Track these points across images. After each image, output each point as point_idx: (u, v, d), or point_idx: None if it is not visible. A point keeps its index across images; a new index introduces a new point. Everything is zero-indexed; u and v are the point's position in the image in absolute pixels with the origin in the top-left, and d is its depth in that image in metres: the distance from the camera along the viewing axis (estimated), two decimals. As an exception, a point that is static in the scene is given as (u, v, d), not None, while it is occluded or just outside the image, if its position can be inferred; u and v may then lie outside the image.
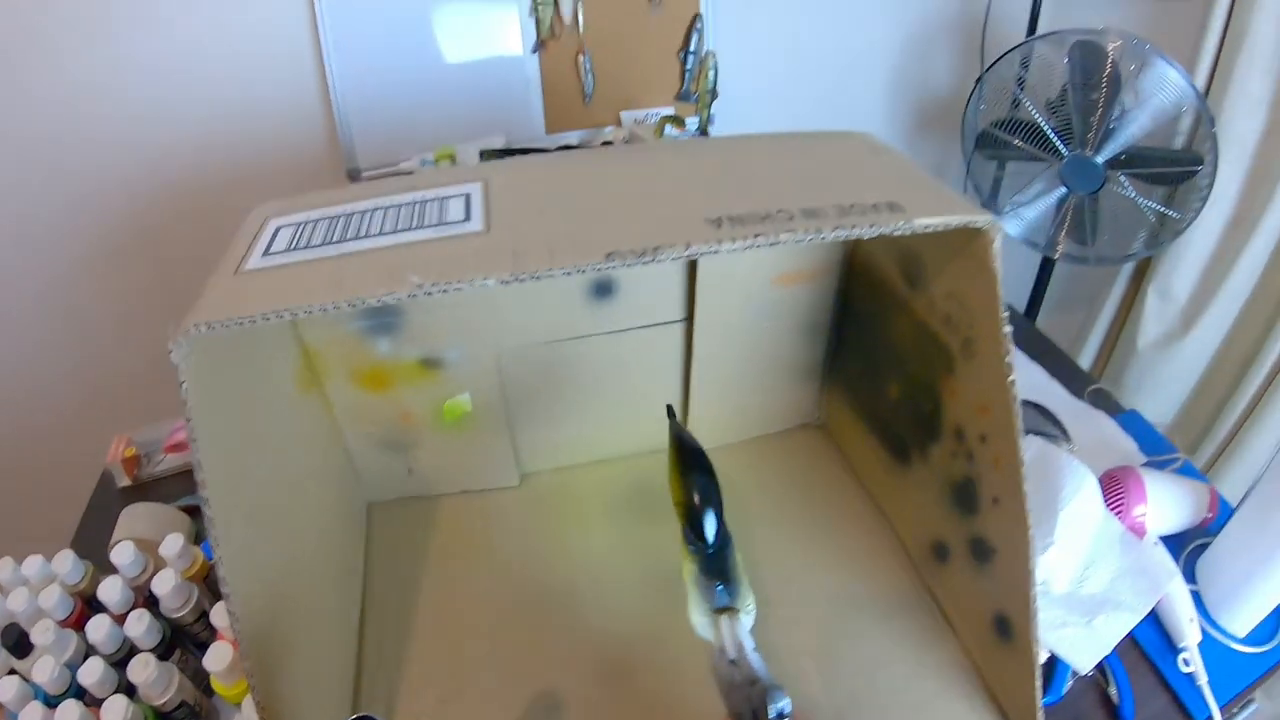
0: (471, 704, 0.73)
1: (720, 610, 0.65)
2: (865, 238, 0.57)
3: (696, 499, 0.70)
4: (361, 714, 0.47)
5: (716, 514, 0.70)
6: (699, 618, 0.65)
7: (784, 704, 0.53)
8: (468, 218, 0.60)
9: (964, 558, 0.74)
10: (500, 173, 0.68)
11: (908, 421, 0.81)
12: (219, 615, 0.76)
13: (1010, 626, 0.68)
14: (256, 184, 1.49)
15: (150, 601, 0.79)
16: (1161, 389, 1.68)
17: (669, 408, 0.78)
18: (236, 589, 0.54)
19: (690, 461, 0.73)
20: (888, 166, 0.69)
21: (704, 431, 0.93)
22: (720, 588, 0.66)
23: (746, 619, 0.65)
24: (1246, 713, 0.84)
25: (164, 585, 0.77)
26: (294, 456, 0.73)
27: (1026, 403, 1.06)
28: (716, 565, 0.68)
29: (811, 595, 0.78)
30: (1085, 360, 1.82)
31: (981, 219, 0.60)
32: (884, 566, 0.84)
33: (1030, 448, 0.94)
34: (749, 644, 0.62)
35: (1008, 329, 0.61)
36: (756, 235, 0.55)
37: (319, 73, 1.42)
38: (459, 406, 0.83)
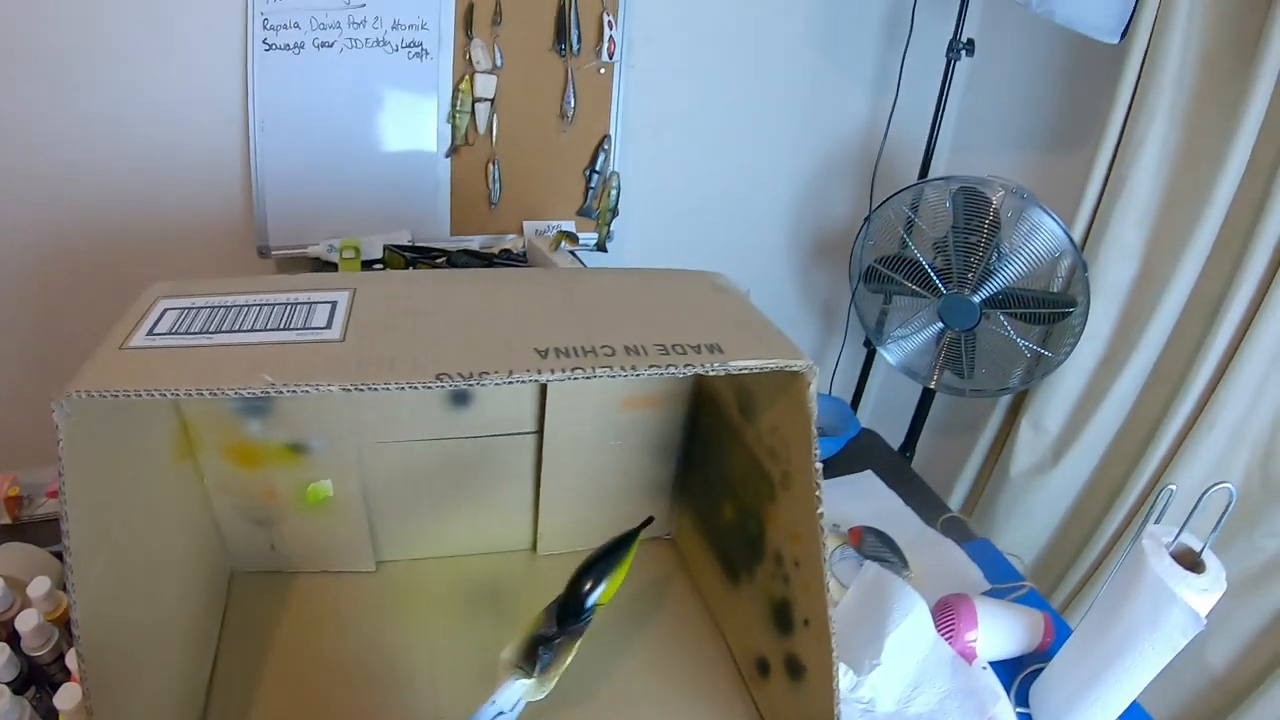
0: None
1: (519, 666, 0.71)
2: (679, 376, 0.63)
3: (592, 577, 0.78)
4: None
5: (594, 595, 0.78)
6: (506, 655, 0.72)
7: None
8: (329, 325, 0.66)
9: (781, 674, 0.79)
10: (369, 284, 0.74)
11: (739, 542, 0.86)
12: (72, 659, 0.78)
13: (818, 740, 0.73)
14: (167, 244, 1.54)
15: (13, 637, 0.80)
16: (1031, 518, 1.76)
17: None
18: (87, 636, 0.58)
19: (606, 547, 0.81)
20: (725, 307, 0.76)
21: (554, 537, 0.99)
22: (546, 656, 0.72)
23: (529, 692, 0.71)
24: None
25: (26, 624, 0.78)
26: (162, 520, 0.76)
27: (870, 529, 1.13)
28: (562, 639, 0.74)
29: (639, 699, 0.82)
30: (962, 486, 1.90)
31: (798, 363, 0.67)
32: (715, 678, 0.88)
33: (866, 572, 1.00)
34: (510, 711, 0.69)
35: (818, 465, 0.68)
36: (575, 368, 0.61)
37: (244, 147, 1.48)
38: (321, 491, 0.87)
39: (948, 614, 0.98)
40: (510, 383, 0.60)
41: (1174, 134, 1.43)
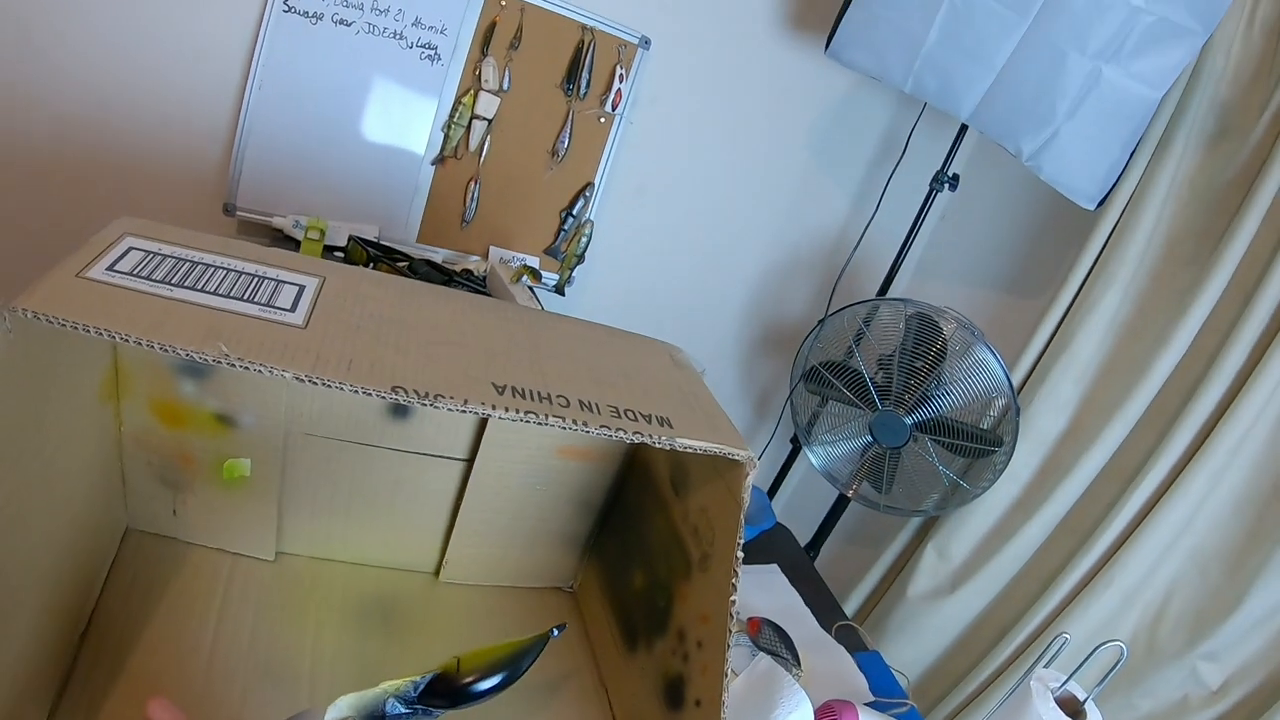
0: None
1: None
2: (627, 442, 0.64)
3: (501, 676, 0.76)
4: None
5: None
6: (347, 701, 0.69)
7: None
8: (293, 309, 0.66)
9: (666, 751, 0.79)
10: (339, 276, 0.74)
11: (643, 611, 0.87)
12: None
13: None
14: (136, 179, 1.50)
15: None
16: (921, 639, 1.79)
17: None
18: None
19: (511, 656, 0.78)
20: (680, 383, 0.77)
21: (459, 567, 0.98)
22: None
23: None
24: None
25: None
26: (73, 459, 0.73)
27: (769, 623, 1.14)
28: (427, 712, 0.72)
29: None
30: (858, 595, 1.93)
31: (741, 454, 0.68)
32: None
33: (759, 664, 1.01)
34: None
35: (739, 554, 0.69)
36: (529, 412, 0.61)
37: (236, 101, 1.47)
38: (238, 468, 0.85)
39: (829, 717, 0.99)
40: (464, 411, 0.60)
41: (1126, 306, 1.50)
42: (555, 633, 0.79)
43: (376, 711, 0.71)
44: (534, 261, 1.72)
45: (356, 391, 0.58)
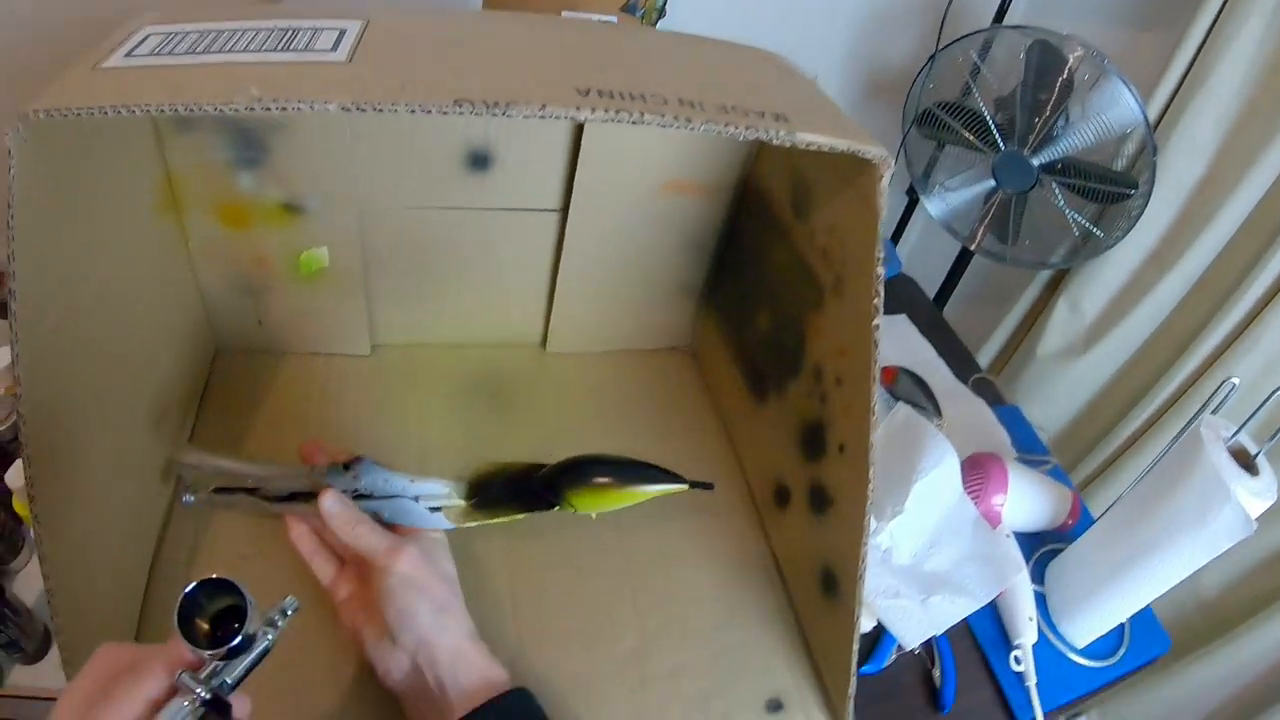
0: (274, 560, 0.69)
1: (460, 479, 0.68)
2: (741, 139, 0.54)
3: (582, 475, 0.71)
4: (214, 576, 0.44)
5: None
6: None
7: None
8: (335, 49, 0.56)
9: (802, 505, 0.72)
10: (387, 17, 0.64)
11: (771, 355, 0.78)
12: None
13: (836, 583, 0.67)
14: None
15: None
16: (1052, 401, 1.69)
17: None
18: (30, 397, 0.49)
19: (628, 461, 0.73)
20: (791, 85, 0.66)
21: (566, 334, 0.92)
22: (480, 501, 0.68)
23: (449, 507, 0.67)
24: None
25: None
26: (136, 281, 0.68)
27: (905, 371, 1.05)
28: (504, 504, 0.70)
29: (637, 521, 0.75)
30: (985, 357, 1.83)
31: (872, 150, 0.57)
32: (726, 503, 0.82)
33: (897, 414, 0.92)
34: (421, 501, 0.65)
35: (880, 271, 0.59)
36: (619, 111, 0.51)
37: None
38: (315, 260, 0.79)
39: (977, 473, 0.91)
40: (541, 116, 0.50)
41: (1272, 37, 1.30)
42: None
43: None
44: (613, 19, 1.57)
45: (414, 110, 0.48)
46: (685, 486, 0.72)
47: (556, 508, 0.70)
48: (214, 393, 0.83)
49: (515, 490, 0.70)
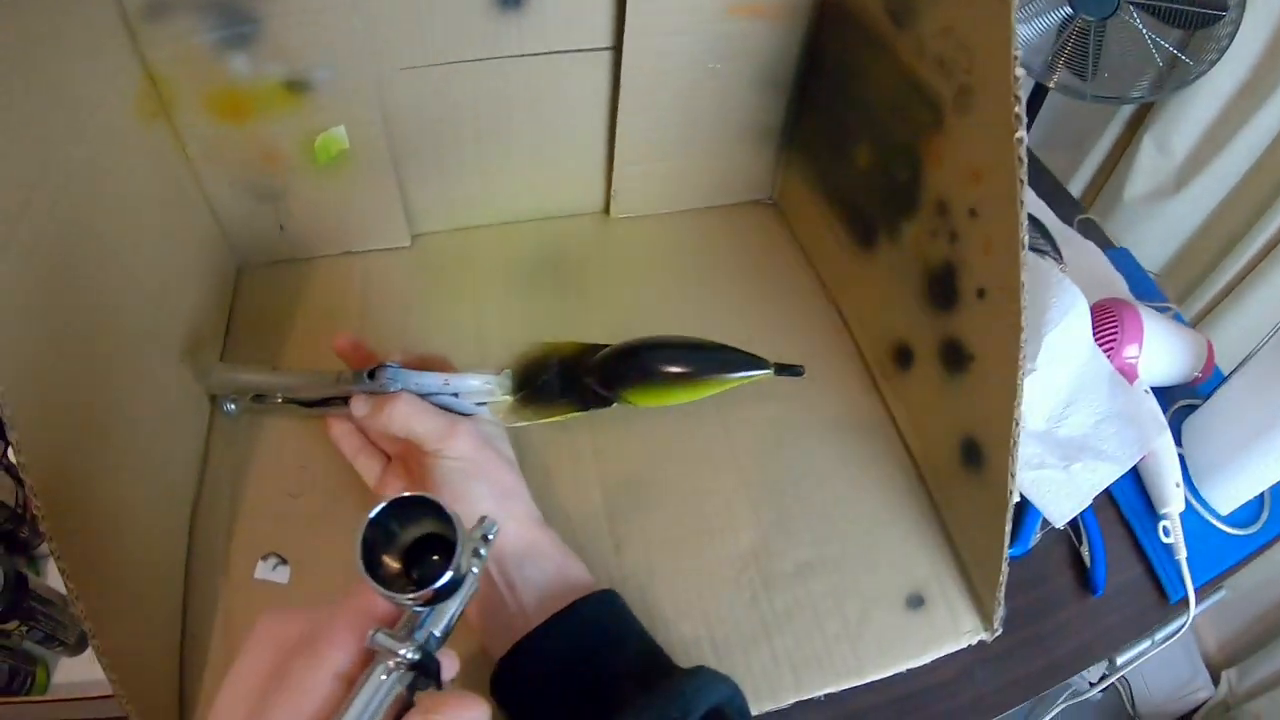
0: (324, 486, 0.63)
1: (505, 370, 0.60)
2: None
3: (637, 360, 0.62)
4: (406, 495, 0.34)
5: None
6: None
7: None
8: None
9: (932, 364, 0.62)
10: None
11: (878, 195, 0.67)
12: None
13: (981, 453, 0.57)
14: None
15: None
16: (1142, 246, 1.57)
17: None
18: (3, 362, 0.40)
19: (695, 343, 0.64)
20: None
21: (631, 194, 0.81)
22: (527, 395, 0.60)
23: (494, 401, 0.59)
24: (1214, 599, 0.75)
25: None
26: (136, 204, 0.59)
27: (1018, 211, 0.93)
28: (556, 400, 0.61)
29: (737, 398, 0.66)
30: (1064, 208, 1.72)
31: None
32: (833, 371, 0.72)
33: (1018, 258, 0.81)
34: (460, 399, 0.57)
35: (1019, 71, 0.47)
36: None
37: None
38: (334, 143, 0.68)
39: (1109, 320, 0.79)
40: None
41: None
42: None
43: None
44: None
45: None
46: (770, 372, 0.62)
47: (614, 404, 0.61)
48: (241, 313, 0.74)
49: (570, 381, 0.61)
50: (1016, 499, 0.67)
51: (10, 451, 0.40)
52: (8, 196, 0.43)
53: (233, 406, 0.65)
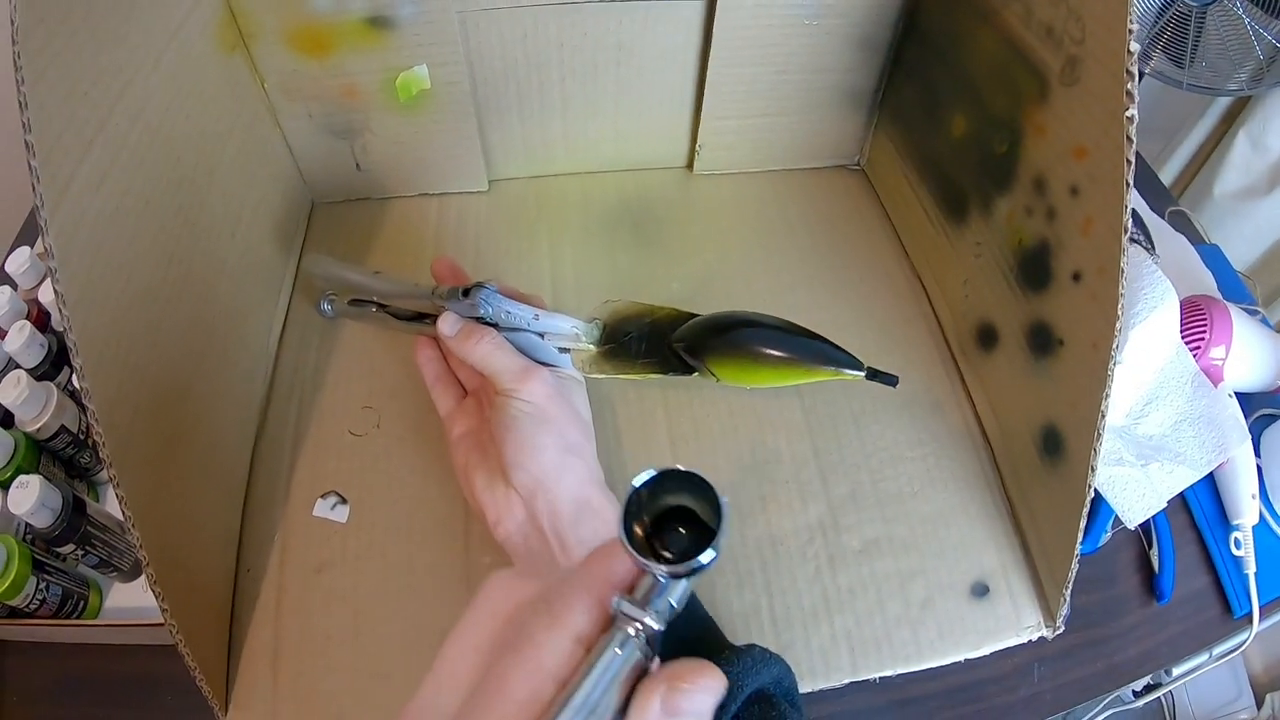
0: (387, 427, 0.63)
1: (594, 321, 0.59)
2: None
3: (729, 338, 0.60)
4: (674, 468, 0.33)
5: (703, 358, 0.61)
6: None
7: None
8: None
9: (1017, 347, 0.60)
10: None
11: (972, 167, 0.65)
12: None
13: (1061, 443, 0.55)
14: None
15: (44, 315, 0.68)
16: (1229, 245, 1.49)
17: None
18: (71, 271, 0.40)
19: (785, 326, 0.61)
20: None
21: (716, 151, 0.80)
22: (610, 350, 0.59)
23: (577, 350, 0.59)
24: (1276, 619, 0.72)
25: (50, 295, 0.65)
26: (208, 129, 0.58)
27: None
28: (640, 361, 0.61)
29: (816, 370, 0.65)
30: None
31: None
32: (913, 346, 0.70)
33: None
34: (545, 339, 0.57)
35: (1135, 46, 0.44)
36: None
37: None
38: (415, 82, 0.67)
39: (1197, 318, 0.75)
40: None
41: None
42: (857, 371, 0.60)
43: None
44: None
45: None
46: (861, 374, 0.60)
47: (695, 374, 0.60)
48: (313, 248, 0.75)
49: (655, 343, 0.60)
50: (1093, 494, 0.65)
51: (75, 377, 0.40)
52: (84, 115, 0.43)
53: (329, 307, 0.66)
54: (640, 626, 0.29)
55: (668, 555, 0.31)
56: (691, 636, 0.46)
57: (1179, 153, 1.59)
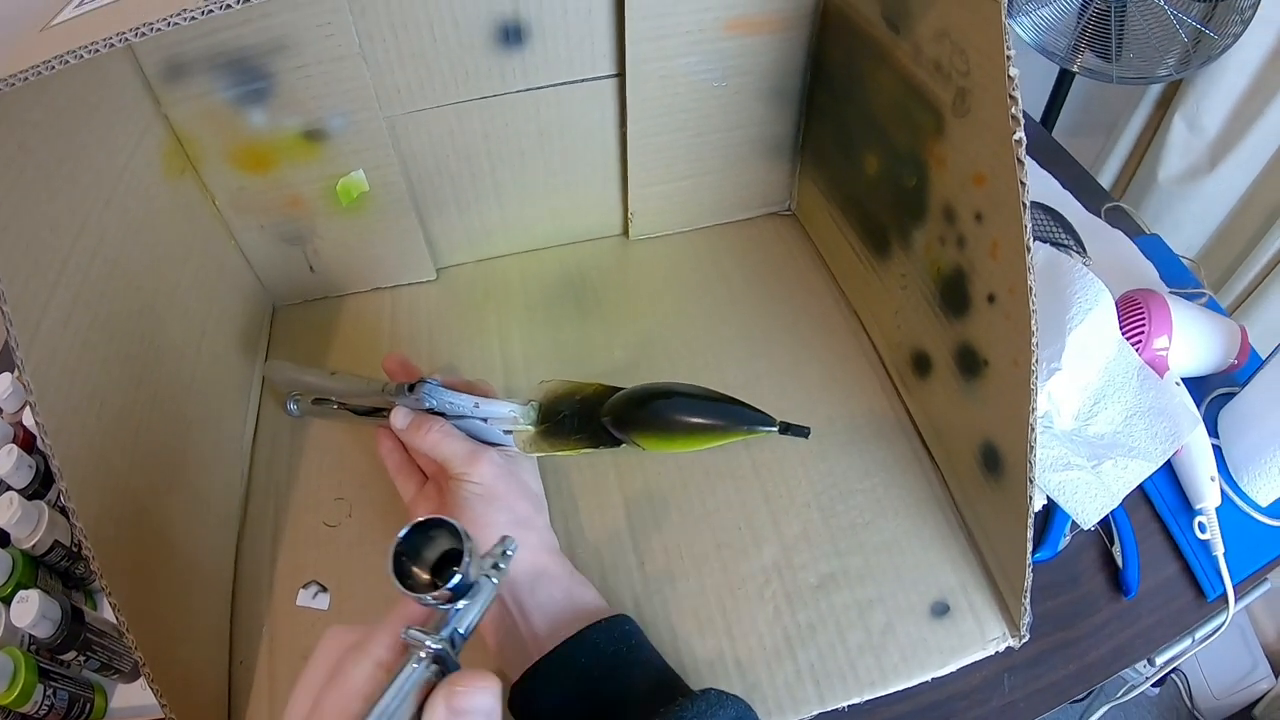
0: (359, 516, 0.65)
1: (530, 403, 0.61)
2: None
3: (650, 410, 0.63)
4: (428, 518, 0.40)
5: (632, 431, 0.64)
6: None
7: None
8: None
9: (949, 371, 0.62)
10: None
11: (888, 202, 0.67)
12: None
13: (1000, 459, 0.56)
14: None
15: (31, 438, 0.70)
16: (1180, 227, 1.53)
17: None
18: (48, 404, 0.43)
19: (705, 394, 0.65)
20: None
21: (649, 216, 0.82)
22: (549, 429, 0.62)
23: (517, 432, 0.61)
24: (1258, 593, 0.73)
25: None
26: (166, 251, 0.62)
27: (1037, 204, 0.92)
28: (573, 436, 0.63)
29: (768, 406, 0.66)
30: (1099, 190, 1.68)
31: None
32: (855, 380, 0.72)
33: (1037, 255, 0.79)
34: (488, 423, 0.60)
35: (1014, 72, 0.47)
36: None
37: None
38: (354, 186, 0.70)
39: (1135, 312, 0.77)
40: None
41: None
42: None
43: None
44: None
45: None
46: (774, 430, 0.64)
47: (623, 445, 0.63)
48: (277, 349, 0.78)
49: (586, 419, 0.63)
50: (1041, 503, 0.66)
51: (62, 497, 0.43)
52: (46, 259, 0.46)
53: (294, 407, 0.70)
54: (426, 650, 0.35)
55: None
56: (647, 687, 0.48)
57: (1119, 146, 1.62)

▸ **Task statement**
An exact copy of the lines above, from the one containing "8: (468, 218, 0.60)" through the one containing "22: (720, 588, 0.66)", is the whole of the answer.

▸ **Output below**
8: (468, 218, 0.60)
9: (964, 558, 0.74)
10: (500, 173, 0.68)
11: (908, 421, 0.81)
12: (219, 615, 0.76)
13: (1010, 626, 0.68)
14: (256, 184, 1.49)
15: (150, 601, 0.79)
16: (1161, 389, 1.68)
17: (669, 408, 0.78)
18: (236, 589, 0.54)
19: (690, 461, 0.73)
20: (888, 166, 0.69)
21: (704, 431, 0.93)
22: (720, 588, 0.66)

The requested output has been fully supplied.